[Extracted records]

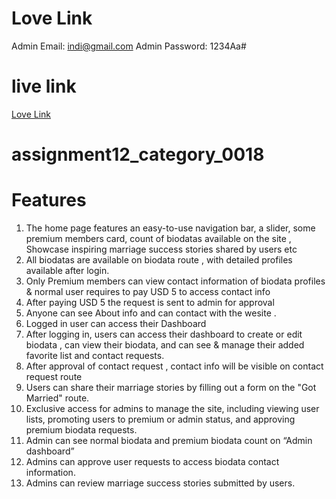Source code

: # Love Link

Admin Email: indi@gmail.com
Admin Password: 1234Aa#

# live link 
[Love Link ](https://matrimony-fd8e3.web.app/)

# assignment12_category_0018
# Features

1.	The home page features an easy-to-use navigation bar, a slider,  some premium members card, count of biodatas available on the site , Showcase inspiring marriage success stories shared by users etc
2.	All biodatas are available on biodata route , with detailed profiles available after login.
3.	Only Premium members can view contact information of biodata profiles &  normal user  requires to pay  USD 5 to access contact info 
4.	After paying USD 5 the request is sent to admin for approval 
5.	Anyone can see About info and can contact with the wesite .
6.	Logged in user can access their Dashboard 
7.	After logging in, users can access their dashboard to create or edit biodata , can view their biodata, and can see & manage their added favorite list and contact requests.
8.	After approval of contact request , contact info will be visible on contact request route
9.	Users can share their marriage stories by filling out a form on the "Got Married" route.
10.	Exclusive access for admins to manage the site, including viewing user lists, promoting users to premium or admin status, and approving premium biodata requests.
11.	Admin can see normal biodata and premium biodata count on “Admin dashboard”
12.	Admins can approve user requests to access biodata contact information.
13.	Admins can review marriage success stories submitted by users.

● Problem
Except for the pictures, print the data above exactly.

● Result
Source code

: # Love Link

Admin Email: indi@gmail.com
Admin Password: 1234Aa#

# live link 
[Love Link ](https://matrimony-fd8e3.web.app/)

# assignment12_category_0018
# Features

1.	The home page features an easy-to-use navigation bar, a slider,  some premium members card, count of biodatas available on the site , Showcase inspiring marriage success stories shared by users etc
2.	All biodatas are available on biodata route , with detailed profiles available after login.
3.	Only Premium members can view contact information of biodata profiles &  normal user  requires to pay  USD 5 to access contact info 
4.	After paying USD 5 the request is sent to admin for approval 
5.	Anyone can see About info and can contact with the wesite .
6.	Logged in user can access their Dashboard 
7.	After logging in, users can access their dashboard to create or edit biodata , can view their biodata, and can see & manage their added favorite list and contact requests.
8.	After approval of contact request , contact info will be visible on contact request route
9.	Users can share their marriage stories by filling out a form on the "Got Married" route.
10.	Exclusive access for admins to manage the site, including viewing user lists, promoting users to premium or admin status, and approving premium biodata requests.
11.	Admin can see normal biodata and premium biodata count on “Admin dashboard”
12.	Admins can approve user requests to access biodata contact information.
13.	Admins can review marriage success stories submitted by users.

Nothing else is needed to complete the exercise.